EXERCISE – In the entries that follow, the first line to write out is the one containing "before calling RegisterAsync", and the last is the one containing "It's not trivial". Reproduce that stretch exactly, with nothing before or after it.

Top of DATASET RECORDS

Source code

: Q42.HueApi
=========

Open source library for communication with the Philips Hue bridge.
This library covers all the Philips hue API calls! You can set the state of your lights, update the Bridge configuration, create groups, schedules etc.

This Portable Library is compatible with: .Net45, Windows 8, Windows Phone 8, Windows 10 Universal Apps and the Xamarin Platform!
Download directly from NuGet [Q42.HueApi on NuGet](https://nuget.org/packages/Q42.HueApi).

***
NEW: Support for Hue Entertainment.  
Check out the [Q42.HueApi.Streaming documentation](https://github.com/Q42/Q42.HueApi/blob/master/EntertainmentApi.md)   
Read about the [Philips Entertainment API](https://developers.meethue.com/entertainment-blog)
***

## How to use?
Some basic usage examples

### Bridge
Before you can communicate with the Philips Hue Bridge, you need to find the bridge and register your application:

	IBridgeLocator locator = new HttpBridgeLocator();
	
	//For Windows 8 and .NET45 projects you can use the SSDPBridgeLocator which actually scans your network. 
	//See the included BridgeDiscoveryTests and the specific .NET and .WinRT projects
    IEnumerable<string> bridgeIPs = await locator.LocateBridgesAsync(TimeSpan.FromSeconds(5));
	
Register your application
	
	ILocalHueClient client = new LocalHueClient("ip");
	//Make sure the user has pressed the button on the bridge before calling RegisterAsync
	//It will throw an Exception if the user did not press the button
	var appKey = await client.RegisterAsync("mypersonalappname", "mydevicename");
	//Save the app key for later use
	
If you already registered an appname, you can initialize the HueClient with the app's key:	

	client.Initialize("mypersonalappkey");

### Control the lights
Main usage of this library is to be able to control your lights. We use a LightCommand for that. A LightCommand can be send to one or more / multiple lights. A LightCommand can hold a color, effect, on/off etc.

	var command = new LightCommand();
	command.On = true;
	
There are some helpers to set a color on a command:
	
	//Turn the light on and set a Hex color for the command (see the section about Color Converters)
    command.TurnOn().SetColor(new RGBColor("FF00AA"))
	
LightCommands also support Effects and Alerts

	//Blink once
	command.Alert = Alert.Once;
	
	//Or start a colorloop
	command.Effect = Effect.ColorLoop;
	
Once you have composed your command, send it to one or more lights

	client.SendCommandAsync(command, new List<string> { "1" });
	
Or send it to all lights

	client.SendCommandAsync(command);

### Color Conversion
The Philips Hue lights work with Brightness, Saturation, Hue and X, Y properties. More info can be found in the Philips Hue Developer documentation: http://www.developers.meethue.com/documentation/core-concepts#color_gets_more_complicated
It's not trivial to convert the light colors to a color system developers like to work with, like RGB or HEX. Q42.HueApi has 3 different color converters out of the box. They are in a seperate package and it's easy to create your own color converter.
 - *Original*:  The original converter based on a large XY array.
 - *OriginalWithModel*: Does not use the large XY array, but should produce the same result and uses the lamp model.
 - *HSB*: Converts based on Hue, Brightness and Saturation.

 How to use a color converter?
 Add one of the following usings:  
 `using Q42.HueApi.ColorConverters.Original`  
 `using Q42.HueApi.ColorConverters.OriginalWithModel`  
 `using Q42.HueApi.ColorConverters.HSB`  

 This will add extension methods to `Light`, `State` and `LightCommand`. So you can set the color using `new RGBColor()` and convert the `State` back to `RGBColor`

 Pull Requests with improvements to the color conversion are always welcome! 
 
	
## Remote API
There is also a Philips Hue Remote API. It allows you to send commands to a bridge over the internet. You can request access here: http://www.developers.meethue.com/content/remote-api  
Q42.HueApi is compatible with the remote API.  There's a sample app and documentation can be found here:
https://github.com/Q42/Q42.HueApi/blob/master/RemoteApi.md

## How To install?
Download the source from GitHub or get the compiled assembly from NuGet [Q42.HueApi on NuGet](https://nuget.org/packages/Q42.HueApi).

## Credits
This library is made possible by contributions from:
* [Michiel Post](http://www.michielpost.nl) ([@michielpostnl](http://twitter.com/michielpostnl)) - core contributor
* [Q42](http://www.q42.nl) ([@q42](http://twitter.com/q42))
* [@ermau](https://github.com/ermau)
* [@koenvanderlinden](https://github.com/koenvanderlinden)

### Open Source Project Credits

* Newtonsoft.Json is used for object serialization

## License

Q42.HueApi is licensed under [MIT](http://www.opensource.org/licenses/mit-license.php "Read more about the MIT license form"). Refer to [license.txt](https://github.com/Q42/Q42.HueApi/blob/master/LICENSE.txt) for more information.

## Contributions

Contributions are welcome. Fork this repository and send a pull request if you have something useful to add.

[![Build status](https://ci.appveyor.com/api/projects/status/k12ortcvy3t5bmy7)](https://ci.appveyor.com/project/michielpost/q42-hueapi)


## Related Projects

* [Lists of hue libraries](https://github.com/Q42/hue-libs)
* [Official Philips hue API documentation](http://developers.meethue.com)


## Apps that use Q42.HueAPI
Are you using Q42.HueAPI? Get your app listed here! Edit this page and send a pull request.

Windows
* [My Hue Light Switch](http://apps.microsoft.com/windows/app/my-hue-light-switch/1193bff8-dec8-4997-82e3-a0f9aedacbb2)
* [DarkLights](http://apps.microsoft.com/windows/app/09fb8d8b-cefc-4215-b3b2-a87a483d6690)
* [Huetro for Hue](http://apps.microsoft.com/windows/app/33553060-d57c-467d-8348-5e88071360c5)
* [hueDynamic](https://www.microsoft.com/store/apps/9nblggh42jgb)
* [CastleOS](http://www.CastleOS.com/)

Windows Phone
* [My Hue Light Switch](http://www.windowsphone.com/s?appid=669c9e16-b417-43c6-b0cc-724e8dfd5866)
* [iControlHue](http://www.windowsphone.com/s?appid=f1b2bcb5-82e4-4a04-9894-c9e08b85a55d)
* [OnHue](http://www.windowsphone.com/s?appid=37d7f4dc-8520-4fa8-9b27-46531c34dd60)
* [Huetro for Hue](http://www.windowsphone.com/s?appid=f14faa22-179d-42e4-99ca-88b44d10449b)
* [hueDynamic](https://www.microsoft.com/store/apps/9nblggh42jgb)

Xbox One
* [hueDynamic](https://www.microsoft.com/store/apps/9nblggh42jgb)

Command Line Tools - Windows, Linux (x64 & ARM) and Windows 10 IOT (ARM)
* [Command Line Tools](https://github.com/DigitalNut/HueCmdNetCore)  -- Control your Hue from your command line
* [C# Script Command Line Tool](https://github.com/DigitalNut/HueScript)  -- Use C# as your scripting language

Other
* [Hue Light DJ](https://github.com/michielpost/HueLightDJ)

Bottom of DATASET RECORDS

RESPONSE AREA –
	//Make sure the user has pressed the button on the bridge before calling RegisterAsync
	//It will throw an Exception if the user did not press the button
	var appKey = await client.RegisterAsync("mypersonalappname", "mydevicename");
	//Save the app key for later use
	
If you already registered an appname, you can initialize the HueClient with the app's key:	

	client.Initialize("mypersonalappkey");

### Control the lights
Main usage of this library is to be able to control your lights. We use a LightCommand for that. A LightCommand can be send to one or more / multiple lights. A LightCommand can hold a color, effect, on/off etc.

	var command = new LightCommand();
	command.On = true;
	
There are some helpers to set a color on a command:
	
	//Turn the light on and set a Hex color for the command (see the section about Color Converters)
    command.TurnOn().SetColor(new RGBColor("FF00AA"))
	
LightCommands also support Effects and Alerts

	//Blink once
	command.Alert = Alert.Once;
	
	//Or start a colorloop
	command.Effect = Effect.ColorLoop;
	
Once you have composed your command, send it to one or more lights

	client.SendCommandAsync(command, new List<string> { "1" });
	
Or send it to all lights

	client.SendCommandAsync(command);

### Color Conversion
The Philips Hue lights work with Brightness, Saturation, Hue and X, Y properties. More info can be found in the Philips Hue Developer documentation: http://www.developers.meethue.com/documentation/core-concepts#color_gets_more_complicated
It's not trivial to convert the light colors to a color system developers like to work with, like RGB or HEX. Q42.HueApi has 3 different color converters out of the box. They are in a seperate package and it's easy to create your own color converter.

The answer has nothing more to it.